■ **What to work on**:
Can you copy, word for word, the lines in the records below, starting at the line containing "Art. 138. O juiz ou o relator, considerando a" and ending at the line containing "solicitar ou admitir a participação de pessoa", with both of those lines included?

(Material provided begins)

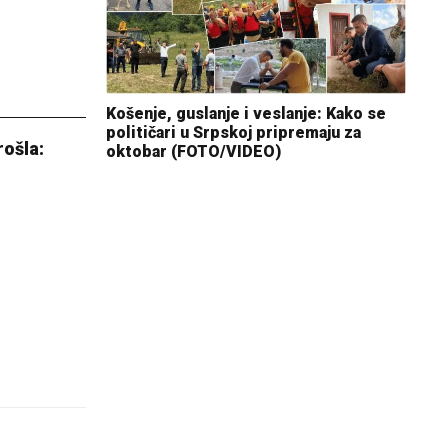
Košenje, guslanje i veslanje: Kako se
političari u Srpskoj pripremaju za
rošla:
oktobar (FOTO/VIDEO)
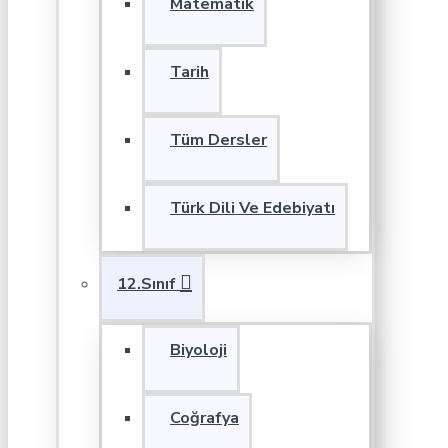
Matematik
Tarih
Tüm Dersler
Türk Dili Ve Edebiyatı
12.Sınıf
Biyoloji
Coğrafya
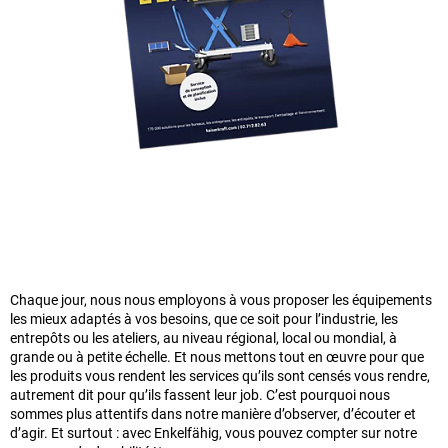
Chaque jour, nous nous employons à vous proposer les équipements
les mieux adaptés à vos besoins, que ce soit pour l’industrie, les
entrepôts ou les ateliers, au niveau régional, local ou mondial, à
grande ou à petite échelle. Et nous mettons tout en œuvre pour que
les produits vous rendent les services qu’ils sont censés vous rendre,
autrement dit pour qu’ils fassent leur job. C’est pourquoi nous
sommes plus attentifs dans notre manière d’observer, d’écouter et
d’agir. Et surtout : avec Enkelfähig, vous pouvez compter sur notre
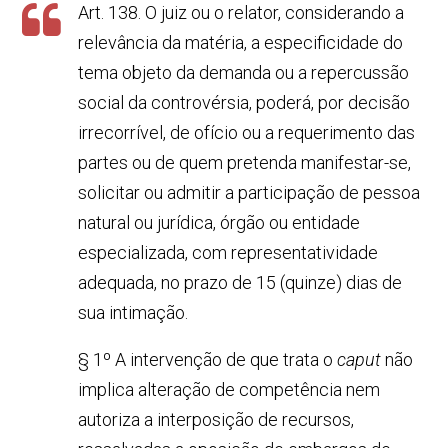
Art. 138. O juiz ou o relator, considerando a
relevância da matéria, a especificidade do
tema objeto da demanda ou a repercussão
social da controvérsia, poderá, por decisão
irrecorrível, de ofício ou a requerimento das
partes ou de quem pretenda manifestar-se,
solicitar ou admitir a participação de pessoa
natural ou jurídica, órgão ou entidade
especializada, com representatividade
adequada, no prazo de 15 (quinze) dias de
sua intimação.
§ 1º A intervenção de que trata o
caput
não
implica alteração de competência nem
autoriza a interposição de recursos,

(Material provided ends)
(Material provided begins)

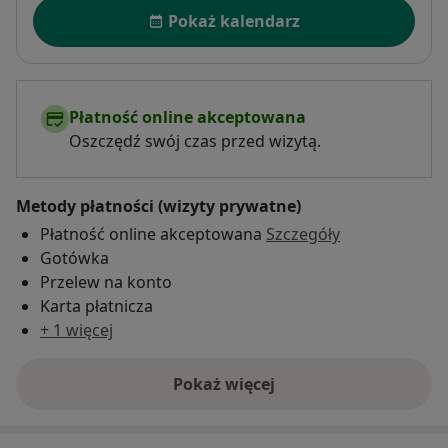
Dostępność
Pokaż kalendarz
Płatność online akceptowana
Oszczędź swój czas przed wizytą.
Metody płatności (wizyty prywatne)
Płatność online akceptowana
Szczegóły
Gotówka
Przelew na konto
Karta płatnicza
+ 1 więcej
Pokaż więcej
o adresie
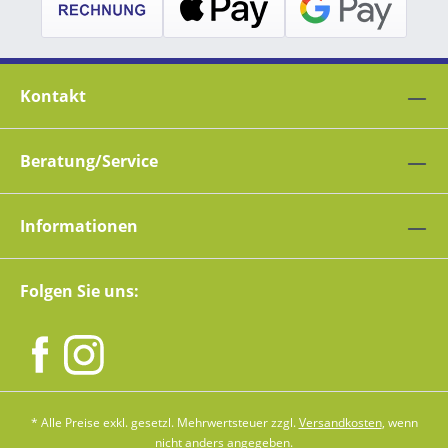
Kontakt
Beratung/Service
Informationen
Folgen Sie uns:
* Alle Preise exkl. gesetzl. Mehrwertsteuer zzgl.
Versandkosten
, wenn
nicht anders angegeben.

(Material provided ends)

■ **Written solution**:
Art. 138. O juiz ou o relator, considerando a
relevância da matéria, a especificidade do
tema objeto da demanda ou a repercussão
social da controvérsia, poderá, por decisão
irrecorrível, de ofício ou a requerimento das
partes ou de quem pretenda manifestar-se,
solicitar ou admitir a participação de pessoa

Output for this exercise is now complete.